*** Dataset records ***

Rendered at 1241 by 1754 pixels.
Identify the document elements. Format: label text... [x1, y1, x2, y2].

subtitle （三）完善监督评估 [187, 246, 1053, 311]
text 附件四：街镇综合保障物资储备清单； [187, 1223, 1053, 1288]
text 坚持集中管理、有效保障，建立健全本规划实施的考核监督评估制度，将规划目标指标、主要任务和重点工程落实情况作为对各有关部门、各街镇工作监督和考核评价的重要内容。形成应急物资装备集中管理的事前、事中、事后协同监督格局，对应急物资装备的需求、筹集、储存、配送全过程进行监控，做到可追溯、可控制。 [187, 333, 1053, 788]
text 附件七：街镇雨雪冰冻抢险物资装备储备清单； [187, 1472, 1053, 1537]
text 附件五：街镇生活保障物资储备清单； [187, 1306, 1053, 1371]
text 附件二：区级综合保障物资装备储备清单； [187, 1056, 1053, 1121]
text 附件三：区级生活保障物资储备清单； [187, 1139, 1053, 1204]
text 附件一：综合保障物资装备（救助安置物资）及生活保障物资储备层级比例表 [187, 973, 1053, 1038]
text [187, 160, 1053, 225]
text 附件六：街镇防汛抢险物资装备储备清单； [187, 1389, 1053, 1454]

*** End of Dataset records ***
*** Dataset records ***

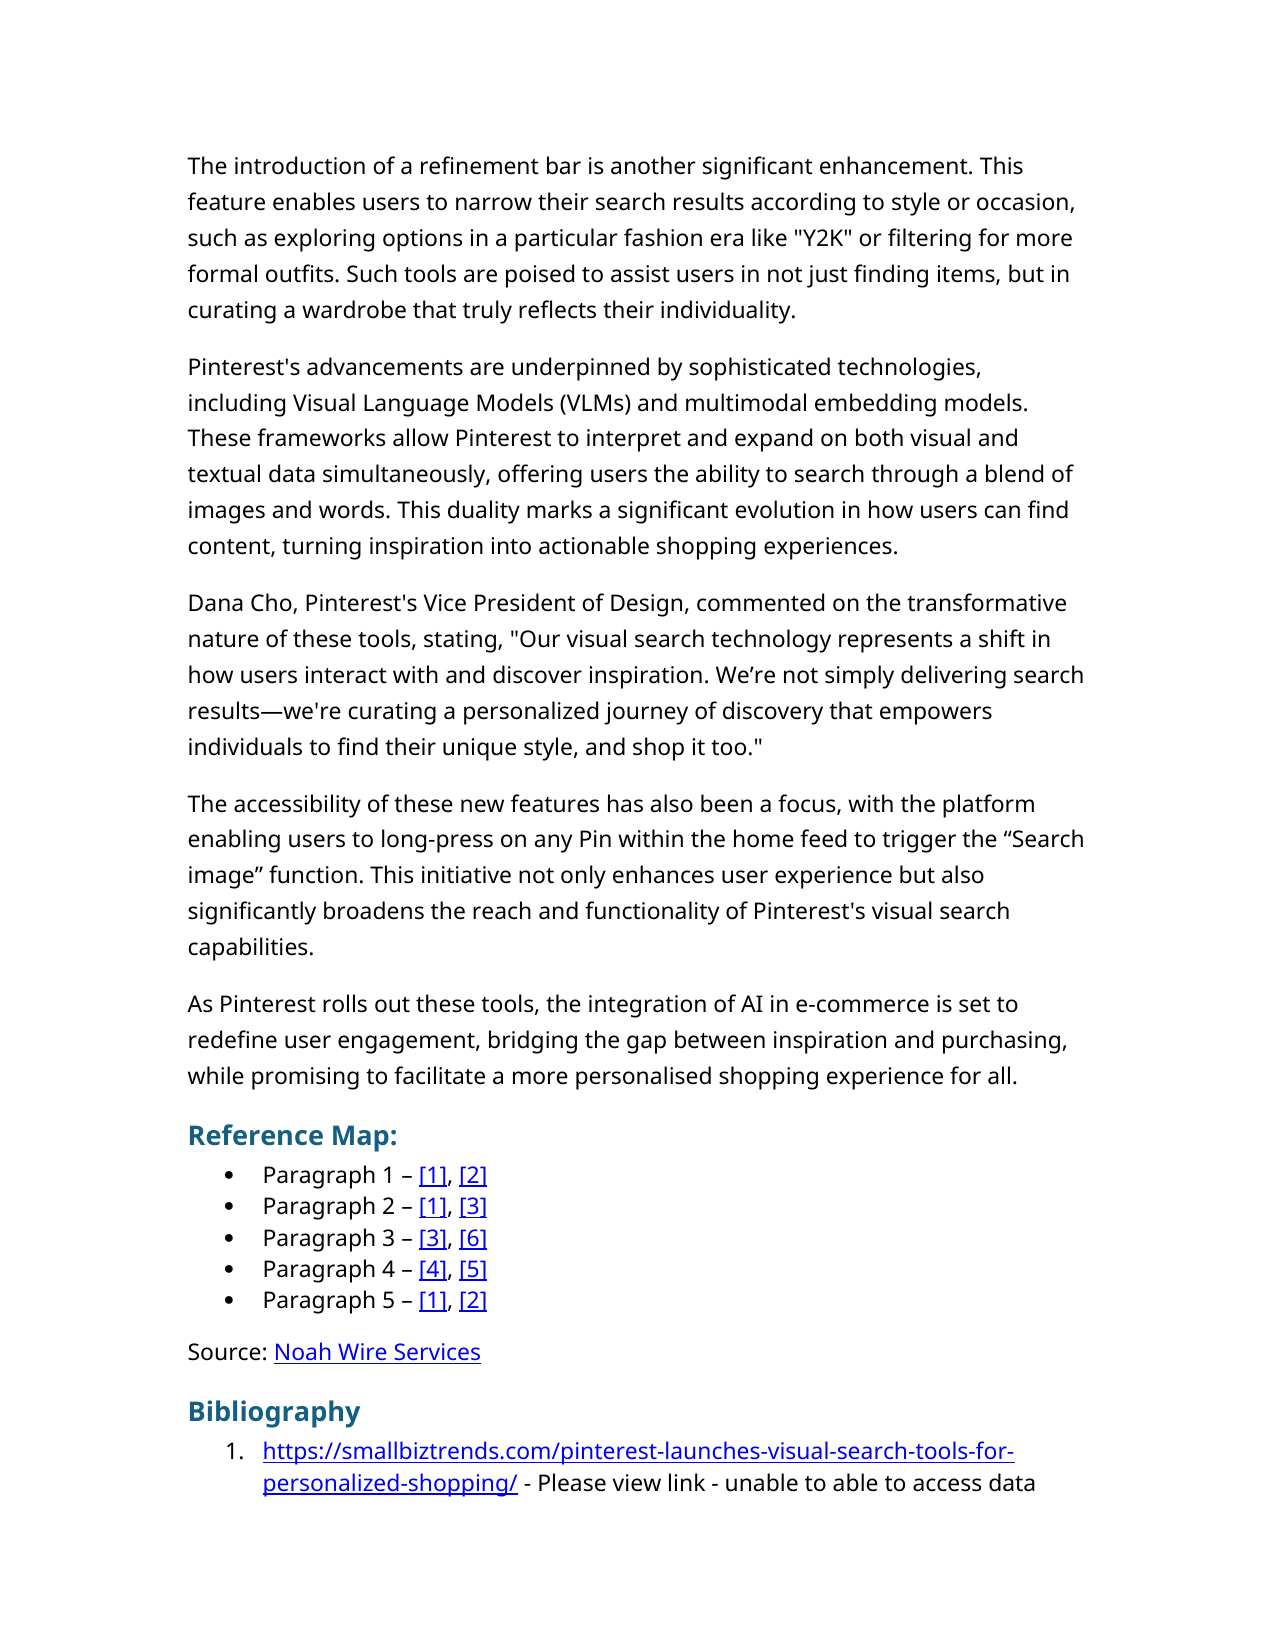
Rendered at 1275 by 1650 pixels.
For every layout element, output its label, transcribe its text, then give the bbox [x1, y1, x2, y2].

*** End of Dataset records ***
*** Dataset records ***

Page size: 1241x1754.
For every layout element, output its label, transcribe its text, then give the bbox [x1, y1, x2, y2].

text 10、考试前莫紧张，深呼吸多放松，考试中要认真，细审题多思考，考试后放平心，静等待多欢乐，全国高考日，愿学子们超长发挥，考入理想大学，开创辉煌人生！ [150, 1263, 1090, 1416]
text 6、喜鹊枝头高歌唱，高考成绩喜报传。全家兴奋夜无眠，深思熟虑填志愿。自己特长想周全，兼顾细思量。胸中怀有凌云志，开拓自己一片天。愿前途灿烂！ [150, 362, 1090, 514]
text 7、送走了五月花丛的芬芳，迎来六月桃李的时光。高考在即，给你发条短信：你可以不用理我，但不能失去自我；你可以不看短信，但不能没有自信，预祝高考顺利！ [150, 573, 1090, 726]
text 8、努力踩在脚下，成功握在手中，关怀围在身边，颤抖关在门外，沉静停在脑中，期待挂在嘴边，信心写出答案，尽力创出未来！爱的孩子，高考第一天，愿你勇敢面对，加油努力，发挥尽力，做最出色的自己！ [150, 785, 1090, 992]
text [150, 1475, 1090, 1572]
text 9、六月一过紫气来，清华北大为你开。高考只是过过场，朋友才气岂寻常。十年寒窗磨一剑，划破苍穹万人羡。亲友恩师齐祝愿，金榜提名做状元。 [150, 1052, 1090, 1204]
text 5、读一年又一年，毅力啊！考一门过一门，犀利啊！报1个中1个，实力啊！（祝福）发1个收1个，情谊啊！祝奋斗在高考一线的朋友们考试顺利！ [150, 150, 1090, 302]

*** End of Dataset records ***

* What the task asks *
Note each line of the material holding "pixels" and copy it out.

* Your response *
Rendered at 1241 by 1754 pixels.
Rendered at 1275 by 1650 pixels.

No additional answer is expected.